Memorie van toelichting - Voorstel van wet van de leden De Hoop Scheffer en Verhagen tot wijziging van de Vreemdelingenwet (wettelijke vastlegging van de machtiging tot voorlopig verblijf) - Hoofdinhoud
Deze memorie van toelichting i is onder nr. 3 toegevoegd aan wetsvoorstel 24544 - Initiatiefvoorstel-De Hoop Scheffer/Verhagen - Wijziging van de Vreemdelingenwet (wettelijke vastlegging van de machtiging tot voorlopig verblijf) i.
Inhoudsopgave
Officiële titel | Voorstel van wet van de leden De Hoop Scheffer en Verhagen tot wijziging van de Vreemdelingenwet (wettelijke vastlegging van de machtiging tot voorlopig verblijf); Memorie van toelichting |
---|---|
Documentdatum | 06-12-1995 |
Publicatiedatum | 12-03-2009 |
Nummer | KST11845 |
Kenmerk | 24544, nr. 3 |
Van | Staten-Generaal |
Originele document in PDF |
Tweede Kamer der Staten-Generaal
Vergaderjaar 1995–1996
24 544
Voorstel van wet van de leden De Hoop Scheffer en Verhagen tot wijziging van de Vreemdelingenwet (wettelijke vastlegging van de machtiging tot voorlopig verblijf)
Nr. 3
MEMORIE VAN TOELICHTING
Ten aanzien van vreemdelingen van bepaalde nationaliteiten geldt sinds jaar en dag de verplichting om vóór hun komst naar Nederland voor langdurig verblijf, eerst op de Nederlandse ambassade in hun eigen land een machtiging tot voorlopig verblijf aan te vragen en de beslissing daarop aldaar af te wachten. Het oogmerk hiervan is om vóór de komst van de vreemdeling naar Nederland, door middel van een onderzoek door de vreemdelingendienst vast te stellen of de betrokken vreemdeling voor het door hem beoogde doel kan worden toegelaten. Daarmee kan de immigratie in juiste banen worden geleid en wordt de vreemdelingendienst niet door de aanwezigheid van vreemdelingen, van wie niet terstond vaststaat dat zij aan de voorwaarden voor verblijf voldoen, voor voldongen feiten gesteld.

> **Aangeleverd materiaal**:
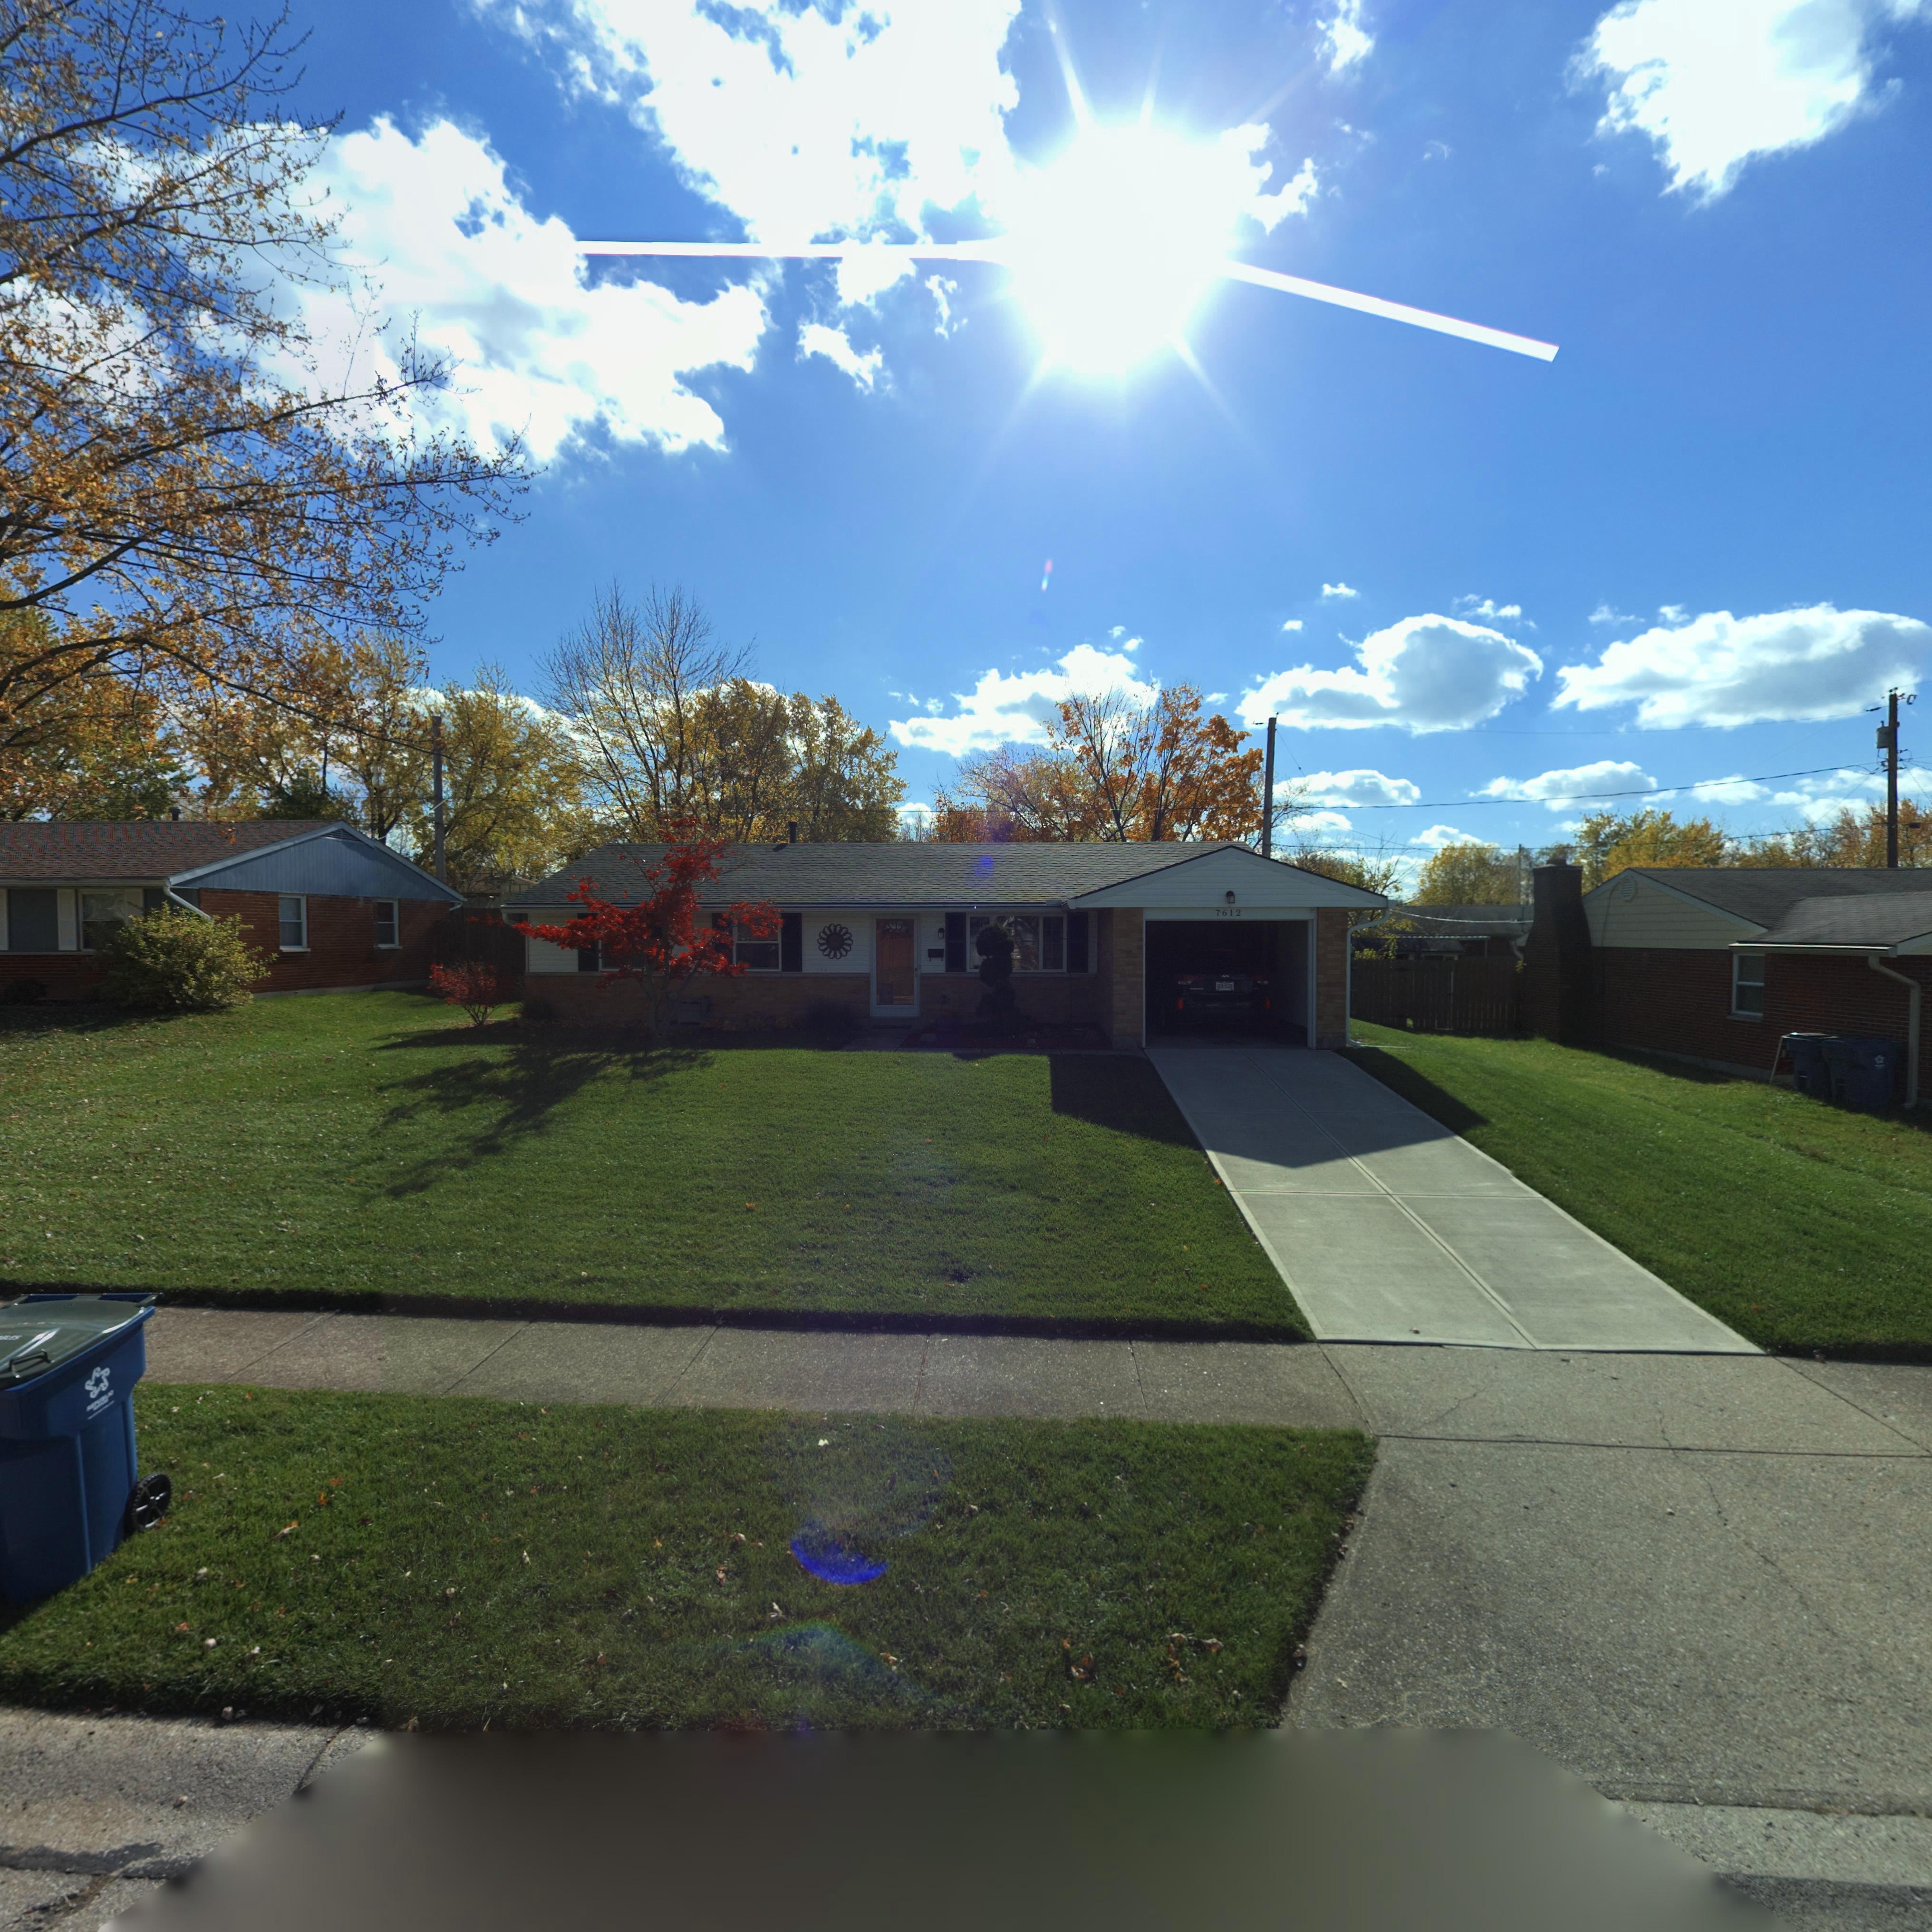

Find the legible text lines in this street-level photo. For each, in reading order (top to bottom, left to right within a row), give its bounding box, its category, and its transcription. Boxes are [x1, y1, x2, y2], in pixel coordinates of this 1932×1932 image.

[1215, 908, 1241, 917] StreetNumber: 7612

> **Wat wordt verwacht**: Noem alstublieft alle veldnamen uit de tabel met gegevens bovenaan de memorie van toelichting. Het materiaal komt uit een andere bron.

> **Schriftelijk antwoord**:
- Officiële titel
- Documentdatum
- Publicatiedatum
- Nummer
- Kenmerk
- Van